I got fed up. I decided I didn’t want to text again until I knew I’d see the person at home later where we could actually talk. That meant waiting to text until after I got married.
I adopted the preference: No Premarital Text. Phone calls. The purpose of phone calls would be to connect, get to know each other, and make an in-person date. It saved me a ton of time and confusion.
I’ll tell you what I mean with a PHONE CALL vs. TEXTING Battle.
Who will win?
Texting: How you decode a text depends on where your self-esteem is at that moment. Your love life could hinge on punctuation.
Phone Call: If you don’t understand what someone means, you can ask them at that moment!
Texting: You type on your own time. If you think about it, texting is a one person at a time thing. You’re having a conversation but it’s not happening at the same time.
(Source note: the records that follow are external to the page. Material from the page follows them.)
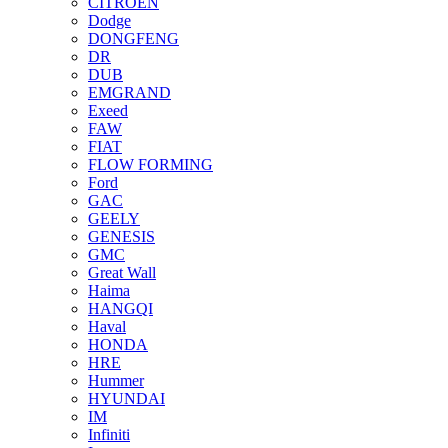
CITROEN
Dodge
DONGFENG
DR
DUB
EMGRAND
Exeed
FAW
FIAT
FLOW FORMING
Ford
GAC
GEELY
GENESIS
GMC
Great Wall
Haima
HANGQI
Haval
HONDA
HRE
Hummer
HYUNDAI
IM
Infiniti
Phone Call: Inventions should have gone in this order: Telegram, Texting and THEN talking on the phone. “Before, we could only send words, now we can hear each other’s voices, and at the same time! It’s a miracle!”
Phone Call: Spontaneity.
Phone Call: You can pick up on nuances and build on what each other says.
Texting: You don’t even know where the other person is, or who they’re with when they text, or how many other people they’ve texted just because they’re bored. Too easy to be discarded.
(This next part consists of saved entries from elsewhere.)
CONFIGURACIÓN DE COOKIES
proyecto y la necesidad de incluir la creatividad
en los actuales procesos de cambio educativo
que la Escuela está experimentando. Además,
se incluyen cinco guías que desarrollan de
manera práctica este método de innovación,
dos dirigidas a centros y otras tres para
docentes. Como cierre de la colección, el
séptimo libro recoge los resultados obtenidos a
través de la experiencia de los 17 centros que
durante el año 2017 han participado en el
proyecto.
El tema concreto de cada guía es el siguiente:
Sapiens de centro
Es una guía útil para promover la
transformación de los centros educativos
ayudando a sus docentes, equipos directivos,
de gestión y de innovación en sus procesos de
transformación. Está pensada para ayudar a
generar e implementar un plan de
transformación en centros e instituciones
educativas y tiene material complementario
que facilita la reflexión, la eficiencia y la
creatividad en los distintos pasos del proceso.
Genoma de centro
Phone Call: There’s a courtesy that we all agreed to in history where we say “bye” at the end of a call.
Texting: You can ghost someone or be ghosted mid-conversation.
Texting: Emojis may express intention but, sorry (sad face emoji here), they do not evoke emotion.
Phone Call: You can hear someone’s tone and get to know them. Tone evokes emotion.
Texting: You ask someone out/get asked out. There’s a Yes. One person throws out some possible days and then does not hear back. You spend time wondering whether to write again. If you do, it could come across desperate. Or angry. Or curious. Or friendly. Or attractive. Or… see what I mean, how much time that involves?
Phone Call: You couldn’t be in the middle of making a date and then the other person suddenly stops talking, right?
Phone Call: You have to make time to have a phone call, letting each other know that each other is substantial.
Texting: You do it on your own time, it takes about two seconds, and creates a relationship environment of disposability.
Phone Call: You can check in with yourself after you get off the phone to see how you feel about them.
Texting: The rush of dopamine from texting can accidentally cause you to become addicted to the person – but really the urgent draw of texting. Not the person. That makes it take much longer to get over someone you don’t even know that well.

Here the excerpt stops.